■ WHAT YOU HAVE TO DO
Exactly reproduce each entry, leaving out nothing.

Dataset entries:

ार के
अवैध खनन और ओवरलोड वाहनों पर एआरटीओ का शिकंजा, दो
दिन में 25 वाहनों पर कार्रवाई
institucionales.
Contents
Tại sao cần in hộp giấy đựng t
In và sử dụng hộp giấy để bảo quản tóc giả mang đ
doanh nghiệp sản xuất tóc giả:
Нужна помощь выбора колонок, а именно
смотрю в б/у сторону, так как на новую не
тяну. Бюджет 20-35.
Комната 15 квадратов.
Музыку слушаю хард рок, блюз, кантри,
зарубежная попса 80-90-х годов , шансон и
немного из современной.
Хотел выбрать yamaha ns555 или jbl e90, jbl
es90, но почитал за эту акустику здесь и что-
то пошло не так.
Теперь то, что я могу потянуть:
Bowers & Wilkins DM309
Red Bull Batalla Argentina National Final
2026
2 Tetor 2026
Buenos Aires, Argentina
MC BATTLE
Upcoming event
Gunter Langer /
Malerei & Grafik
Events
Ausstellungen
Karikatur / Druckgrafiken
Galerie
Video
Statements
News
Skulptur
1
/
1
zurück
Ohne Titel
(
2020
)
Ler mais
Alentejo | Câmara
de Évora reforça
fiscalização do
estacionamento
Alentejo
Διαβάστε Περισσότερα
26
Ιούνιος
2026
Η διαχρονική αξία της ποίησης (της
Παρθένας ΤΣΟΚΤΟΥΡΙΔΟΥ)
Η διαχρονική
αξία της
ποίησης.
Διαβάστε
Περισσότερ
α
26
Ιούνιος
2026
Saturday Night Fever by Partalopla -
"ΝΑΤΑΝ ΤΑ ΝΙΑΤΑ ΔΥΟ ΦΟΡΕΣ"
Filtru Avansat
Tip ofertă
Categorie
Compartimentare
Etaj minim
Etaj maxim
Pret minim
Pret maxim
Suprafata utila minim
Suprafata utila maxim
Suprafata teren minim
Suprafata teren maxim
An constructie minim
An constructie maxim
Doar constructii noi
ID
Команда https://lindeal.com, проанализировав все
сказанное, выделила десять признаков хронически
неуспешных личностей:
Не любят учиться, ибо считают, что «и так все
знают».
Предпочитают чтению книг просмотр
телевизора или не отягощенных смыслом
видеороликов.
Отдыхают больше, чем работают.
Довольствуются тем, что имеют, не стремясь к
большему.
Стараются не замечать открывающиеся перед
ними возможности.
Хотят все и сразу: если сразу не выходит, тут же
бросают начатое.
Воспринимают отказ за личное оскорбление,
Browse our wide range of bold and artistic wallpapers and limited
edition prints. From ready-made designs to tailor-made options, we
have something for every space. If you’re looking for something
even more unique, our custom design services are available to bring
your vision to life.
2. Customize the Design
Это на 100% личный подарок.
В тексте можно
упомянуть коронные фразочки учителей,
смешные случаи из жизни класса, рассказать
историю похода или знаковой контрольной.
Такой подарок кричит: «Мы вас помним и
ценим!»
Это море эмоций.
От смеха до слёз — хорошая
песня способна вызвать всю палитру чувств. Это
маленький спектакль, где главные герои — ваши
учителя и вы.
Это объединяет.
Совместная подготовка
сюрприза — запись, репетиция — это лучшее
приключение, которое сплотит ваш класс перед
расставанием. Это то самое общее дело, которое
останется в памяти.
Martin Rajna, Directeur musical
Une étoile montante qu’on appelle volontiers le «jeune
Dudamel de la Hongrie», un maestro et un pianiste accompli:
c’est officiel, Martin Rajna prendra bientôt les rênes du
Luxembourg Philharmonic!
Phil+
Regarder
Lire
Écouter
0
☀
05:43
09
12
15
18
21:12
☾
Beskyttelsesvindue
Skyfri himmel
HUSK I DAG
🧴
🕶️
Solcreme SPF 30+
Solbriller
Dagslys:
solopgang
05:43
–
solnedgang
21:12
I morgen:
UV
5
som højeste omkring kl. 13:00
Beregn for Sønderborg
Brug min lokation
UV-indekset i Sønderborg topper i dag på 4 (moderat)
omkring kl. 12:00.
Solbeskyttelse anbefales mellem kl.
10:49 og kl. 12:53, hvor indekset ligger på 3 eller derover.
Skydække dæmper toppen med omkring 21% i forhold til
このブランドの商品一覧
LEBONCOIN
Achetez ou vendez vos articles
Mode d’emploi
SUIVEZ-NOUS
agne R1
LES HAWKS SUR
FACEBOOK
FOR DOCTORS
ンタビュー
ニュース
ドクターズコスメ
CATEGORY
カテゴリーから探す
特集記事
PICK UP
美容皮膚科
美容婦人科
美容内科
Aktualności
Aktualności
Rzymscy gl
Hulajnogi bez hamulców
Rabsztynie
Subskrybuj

■ TASK SOLUTION
ार के
अवैध खनन और ओवरलोड वाहनों पर एआरटीओ का शिकंजा, दो
दिन में 25 वाहनों पर कार्रवाई
institucionales.
Contents
Tại sao cần in hộp giấy đựng t
In và sử dụng hộp giấy để bảo quản tóc giả mang đ
doanh nghiệp sản xuất tóc giả:
Нужна помощь выбора колонок, а именно
смотрю в б/у сторону, так как на новую не
тяну. Бюджет 20-35.
Комната 15 квадратов.
Музыку слушаю хард рок, блюз, кантри,
зарубежная попса 80-90-х годов , шансон и
немного из современной.
Хотел выбрать yamaha ns555 или jbl e90, jbl
es90, но почитал за эту акустику здесь и что-
то пошло не так.
Теперь то, что я могу потянуть:
Bowers & Wilkins DM309
Red Bull Batalla Argentina National Final
2026
2 Tetor 2026
Buenos Aires, Argentina
MC BATTLE
Upcoming event
Gunter Langer /
Malerei & Grafik
Events
Ausstellungen
Karikatur / Druckgrafiken
Galerie
Video
Statements
News
Skulptur
1
/
1
zurück
Ohne Titel
(
2020
)
Ler mais
Alentejo | Câmara
de Évora reforça
fiscalização do
estacionamento
Alentejo
Διαβάστε Περισσότερα
26
Ιούνιος
2026
Η διαχρονική αξία της ποίησης (της
Παρθένας ΤΣΟΚΤΟΥΡΙΔΟΥ)
Η διαχρονική
αξία της
ποίησης.
Διαβάστε
Περισσότερ
α
26
Ιούνιος
2026
Saturday Night Fever by Partalopla -
"ΝΑΤΑΝ ΤΑ ΝΙΑΤΑ ΔΥΟ ΦΟΡΕΣ"
Filtru Avansat
Tip ofertă
Categorie
Compartimentare
Etaj minim
Etaj maxim
Pret minim
Pret maxim
Suprafata utila minim
Suprafata utila maxim
Suprafata teren minim
Suprafata teren maxim
An constructie minim
An constructie maxim
Doar constructii noi
ID
Команда https://lindeal.com, проанализировав все
сказанное, выделила десять признаков хронически
неуспешных личностей:
Не любят учиться, ибо считают, что «и так все
знают».
Предпочитают чтению книг просмотр
телевизора или не отягощенных смыслом
видеороликов.
Отдыхают больше, чем работают.
Довольствуются тем, что имеют, не стремясь к
большему.
Стараются не замечать открывающиеся перед
ними возможности.
Хотят все и сразу: если сразу не выходит, тут же
бросают начатое.
Воспринимают отказ за личное оскорбление,
Browse our wide range of bold and artistic wallpapers and limited
edition prints. From ready-made designs to tailor-made options, we
have something for every space. If you’re looking for something
even more unique, our custom design services are available to bring
your vision to life.
2. Customize the Design
Это на 100% личный подарок.
В тексте можно
упомянуть коронные фразочки учителей,
смешные случаи из жизни класса, рассказать
историю похода или знаковой контрольной.
Такой подарок кричит: «Мы вас помним и
ценим!»
Это море эмоций.
От смеха до слёз — хорошая
песня способна вызвать всю палитру чувств. Это
маленький спектакль, где главные герои — ваши
учителя и вы.
Это объединяет.
Совместная подготовка
сюрприза — запись, репетиция — это лучшее
приключение, которое сплотит ваш класс перед
расставанием. Это то самое общее дело, которое
останется в памяти.
Martin Rajna, Directeur musical
Une étoile montante qu’on appelle volontiers le «jeune
Dudamel de la Hongrie», un maestro et un pianiste accompli:
c’est officiel, Martin Rajna prendra bientôt les rênes du
Luxembourg Philharmonic!
Phil+
Regarder
Lire
Écouter
0
☀
05:43
09
12
15
18
21:12
☾
Beskyttelsesvindue
Skyfri himmel
HUSK I DAG
🧴
🕶️
Solcreme SPF 30+
Solbriller
Dagslys:
solopgang
05:43
–
solnedgang
21:12
I morgen:
UV
5
som højeste omkring kl. 13:00
Beregn for Sønderborg
Brug min lokation
UV-indekset i Sønderborg topper i dag på 4 (moderat)
omkring kl. 12:00.
Solbeskyttelse anbefales mellem kl.
10:49 og kl. 12:53, hvor indekset ligger på 3 eller derover.
Skydække dæmper toppen med omkring 21% i forhold til
このブランドの商品一覧
LEBONCOIN
Achetez ou vendez vos articles
Mode d’emploi
SUIVEZ-NOUS
agne R1
LES HAWKS SUR
FACEBOOK
FOR DOCTORS
ンタビュー
ニュース
ドクターズコスメ
CATEGORY
カテゴリーから探す
特集記事
PICK UP
美容皮膚科
美容婦人科
美容内科
Aktualności
Aktualności
Rzymscy gl
Hulajnogi bez hamulców
Rabsztynie
Subskrybuj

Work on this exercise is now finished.